= Beginning of Section =
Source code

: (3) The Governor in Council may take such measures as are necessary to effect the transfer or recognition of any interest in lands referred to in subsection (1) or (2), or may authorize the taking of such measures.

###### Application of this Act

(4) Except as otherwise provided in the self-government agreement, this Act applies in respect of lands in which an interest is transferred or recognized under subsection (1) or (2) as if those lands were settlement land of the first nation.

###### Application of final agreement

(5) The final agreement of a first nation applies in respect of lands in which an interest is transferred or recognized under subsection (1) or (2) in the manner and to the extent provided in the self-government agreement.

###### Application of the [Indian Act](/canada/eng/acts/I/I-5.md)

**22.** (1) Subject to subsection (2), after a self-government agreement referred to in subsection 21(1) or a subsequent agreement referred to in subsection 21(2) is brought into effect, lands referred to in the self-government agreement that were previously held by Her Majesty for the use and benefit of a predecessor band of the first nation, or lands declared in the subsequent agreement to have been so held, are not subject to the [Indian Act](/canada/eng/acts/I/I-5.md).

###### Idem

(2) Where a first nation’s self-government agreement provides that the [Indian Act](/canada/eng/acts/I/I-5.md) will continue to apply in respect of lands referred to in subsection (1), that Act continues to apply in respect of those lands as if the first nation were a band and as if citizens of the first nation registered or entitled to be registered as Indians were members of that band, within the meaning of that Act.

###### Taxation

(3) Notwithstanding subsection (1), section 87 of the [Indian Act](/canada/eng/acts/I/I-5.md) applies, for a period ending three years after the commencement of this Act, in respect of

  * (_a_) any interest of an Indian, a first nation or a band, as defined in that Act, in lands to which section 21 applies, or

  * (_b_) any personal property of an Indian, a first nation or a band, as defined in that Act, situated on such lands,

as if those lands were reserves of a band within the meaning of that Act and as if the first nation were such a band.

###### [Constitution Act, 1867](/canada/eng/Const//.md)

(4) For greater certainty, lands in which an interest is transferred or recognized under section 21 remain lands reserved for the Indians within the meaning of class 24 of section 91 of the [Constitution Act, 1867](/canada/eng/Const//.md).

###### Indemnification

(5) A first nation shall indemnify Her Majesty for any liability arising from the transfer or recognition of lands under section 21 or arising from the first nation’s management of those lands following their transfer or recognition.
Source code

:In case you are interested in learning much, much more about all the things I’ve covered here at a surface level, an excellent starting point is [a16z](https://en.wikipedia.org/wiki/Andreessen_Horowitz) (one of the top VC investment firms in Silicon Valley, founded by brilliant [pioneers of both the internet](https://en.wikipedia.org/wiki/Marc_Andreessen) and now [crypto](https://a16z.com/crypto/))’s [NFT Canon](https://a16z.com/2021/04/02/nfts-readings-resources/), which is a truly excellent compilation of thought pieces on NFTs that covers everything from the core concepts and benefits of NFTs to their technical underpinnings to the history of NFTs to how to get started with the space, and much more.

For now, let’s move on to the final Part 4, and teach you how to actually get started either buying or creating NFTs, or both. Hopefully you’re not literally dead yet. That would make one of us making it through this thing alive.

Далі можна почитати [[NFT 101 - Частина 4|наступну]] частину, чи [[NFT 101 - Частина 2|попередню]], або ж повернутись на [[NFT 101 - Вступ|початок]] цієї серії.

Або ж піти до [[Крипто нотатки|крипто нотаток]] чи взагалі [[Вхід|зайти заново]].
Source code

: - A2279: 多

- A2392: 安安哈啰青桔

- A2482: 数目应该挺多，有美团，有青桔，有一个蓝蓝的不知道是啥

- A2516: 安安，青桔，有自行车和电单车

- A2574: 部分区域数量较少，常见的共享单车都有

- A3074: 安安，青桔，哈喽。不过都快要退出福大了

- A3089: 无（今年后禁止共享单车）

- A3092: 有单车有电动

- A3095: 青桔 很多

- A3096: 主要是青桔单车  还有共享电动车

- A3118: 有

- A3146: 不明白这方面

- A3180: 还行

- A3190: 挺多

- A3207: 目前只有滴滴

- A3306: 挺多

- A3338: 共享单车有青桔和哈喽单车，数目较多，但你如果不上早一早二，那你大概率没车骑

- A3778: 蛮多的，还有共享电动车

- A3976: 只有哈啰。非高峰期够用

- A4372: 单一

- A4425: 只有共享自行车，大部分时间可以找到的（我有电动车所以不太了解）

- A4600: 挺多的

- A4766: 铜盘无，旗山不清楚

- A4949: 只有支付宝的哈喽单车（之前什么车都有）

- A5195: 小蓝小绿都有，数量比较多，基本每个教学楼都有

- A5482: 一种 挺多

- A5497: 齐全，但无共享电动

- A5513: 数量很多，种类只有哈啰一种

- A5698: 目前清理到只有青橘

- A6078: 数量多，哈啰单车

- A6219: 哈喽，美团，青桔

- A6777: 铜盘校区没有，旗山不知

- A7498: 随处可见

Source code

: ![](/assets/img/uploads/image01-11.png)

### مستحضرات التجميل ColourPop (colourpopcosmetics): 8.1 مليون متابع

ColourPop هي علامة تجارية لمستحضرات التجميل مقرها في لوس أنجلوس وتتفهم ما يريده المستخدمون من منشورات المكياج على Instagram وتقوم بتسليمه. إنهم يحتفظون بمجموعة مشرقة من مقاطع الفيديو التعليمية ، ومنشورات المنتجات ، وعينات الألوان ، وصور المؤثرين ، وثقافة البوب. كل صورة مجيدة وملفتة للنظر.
= End of Section =
■ **Directive**
Return each of the rows above without any change, character for character.

■ **Expected answer**
Source code

: (3) The Governor in Council may take such measures as are necessary to effect the transfer or recognition of any interest in lands referred to in subsection (1) or (2), or may authorize the taking of such measures.

###### Application of this Act

(4) Except as otherwise provided in the self-government agreement, this Act applies in respect of lands in which an interest is transferred or recognized under subsection (1) or (2) as if those lands were settlement land of the first nation.

###### Application of final agreement

(5) The final agreement of a first nation applies in respect of lands in which an interest is transferred or recognized under subsection (1) or (2) in the manner and to the extent provided in the self-government agreement.

###### Application of the [Indian Act](/canada/eng/acts/I/I-5.md)

**22.** (1) Subject to subsection (2), after a self-government agreement referred to in subsection 21(1) or a subsequent agreement referred to in subsection 21(2) is brought into effect, lands referred to in the self-government agreement that were previously held by Her Majesty for the use and benefit of a predecessor band of the first nation, or lands declared in the subsequent agreement to have been so held, are not subject to the [Indian Act](/canada/eng/acts/I/I-5.md).

###### Idem

(2) Where a first nation’s self-government agreement provides that the [Indian Act](/canada/eng/acts/I/I-5.md) will continue to apply in respect of lands referred to in subsection (1), that Act continues to apply in respect of those lands as if the first nation were a band and as if citizens of the first nation registered or entitled to be registered as Indians were members of that band, within the meaning of that Act.

###### Taxation

(3) Notwithstanding subsection (1), section 87 of the [Indian Act](/canada/eng/acts/I/I-5.md) applies, for a period ending three years after the commencement of this Act, in respect of

  * (_a_) any interest of an Indian, a first nation or a band, as defined in that Act, in lands to which section 21 applies, or

  * (_b_) any personal property of an Indian, a first nation or a band, as defined in that Act, situated on such lands,

as if those lands were reserves of a band within the meaning of that Act and as if the first nation were such a band.

###### [Constitution Act, 1867](/canada/eng/Const//.md)

(4) For greater certainty, lands in which an interest is transferred or recognized under section 21 remain lands reserved for the Indians within the meaning of class 24 of section 91 of the [Constitution Act, 1867](/canada/eng/Const//.md).

###### Indemnification

(5) A first nation shall indemnify Her Majesty for any liability arising from the transfer or recognition of lands under section 21 or arising from the first nation’s management of those lands following their transfer or recognition.
Source code

:In case you are interested in learning much, much more about all the things I’ve covered here at a surface level, an excellent starting point is [a16z](https://en.wikipedia.org/wiki/Andreessen_Horowitz) (one of the top VC investment firms in Silicon Valley, founded by brilliant [pioneers of both the internet](https://en.wikipedia.org/wiki/Marc_Andreessen) and now [crypto](https://a16z.com/crypto/))’s [NFT Canon](https://a16z.com/2021/04/02/nfts-readings-resources/), which is a truly excellent compilation of thought pieces on NFTs that covers everything from the core concepts and benefits of NFTs to their technical underpinnings to the history of NFTs to how to get started with the space, and much more.

For now, let’s move on to the final Part 4, and teach you how to actually get started either buying or creating NFTs, or both. Hopefully you’re not literally dead yet. That would make one of us making it through this thing alive.

Далі можна почитати [[NFT 101 - Частина 4|наступну]] частину, чи [[NFT 101 - Частина 2|попередню]], або ж повернутись на [[NFT 101 - Вступ|початок]] цієї серії.

Або ж піти до [[Крипто нотатки|крипто нотаток]] чи взагалі [[Вхід|зайти заново]].
Source code

: - A2279: 多

- A2392: 安安哈啰青桔

- A2482: 数目应该挺多，有美团，有青桔，有一个蓝蓝的不知道是啥

- A2516: 安安，青桔，有自行车和电单车

- A2574: 部分区域数量较少，常见的共享单车都有

- A3074: 安安，青桔，哈喽。不过都快要退出福大了

- A3089: 无（今年后禁止共享单车）

- A3092: 有单车有电动

- A3095: 青桔 很多

- A3096: 主要是青桔单车  还有共享电动车

- A3118: 有

- A3146: 不明白这方面

- A3180: 还行

- A3190: 挺多

- A3207: 目前只有滴滴

- A3306: 挺多

- A3338: 共享单车有青桔和哈喽单车，数目较多，但你如果不上早一早二，那你大概率没车骑

- A3778: 蛮多的，还有共享电动车

- A3976: 只有哈啰。非高峰期够用

- A4372: 单一

- A4425: 只有共享自行车，大部分时间可以找到的（我有电动车所以不太了解）

- A4600: 挺多的

- A4766: 铜盘无，旗山不清楚

- A4949: 只有支付宝的哈喽单车（之前什么车都有）

- A5195: 小蓝小绿都有，数量比较多，基本每个教学楼都有

- A5482: 一种 挺多

- A5497: 齐全，但无共享电动

- A5513: 数量很多，种类只有哈啰一种

- A5698: 目前清理到只有青橘

- A6078: 数量多，哈啰单车

- A6219: 哈喽，美团，青桔

- A6777: 铜盘校区没有，旗山不知

- A7498: 随处可见

Source code

: ![](/assets/img/uploads/image01-11.png)

### مستحضرات التجميل ColourPop (colourpopcosmetics): 8.1 مليون متابع

ColourPop هي علامة تجارية لمستحضرات التجميل مقرها في لوس أنجلوس وتتفهم ما يريده المستخدمون من منشورات المكياج على Instagram وتقوم بتسليمه. إنهم يحتفظون بمجموعة مشرقة من مقاطع الفيديو التعليمية ، ومنشورات المنتجات ، وعينات الألوان ، وصور المؤثرين ، وثقافة البوب. كل صورة مجيدة وملفتة للنظر.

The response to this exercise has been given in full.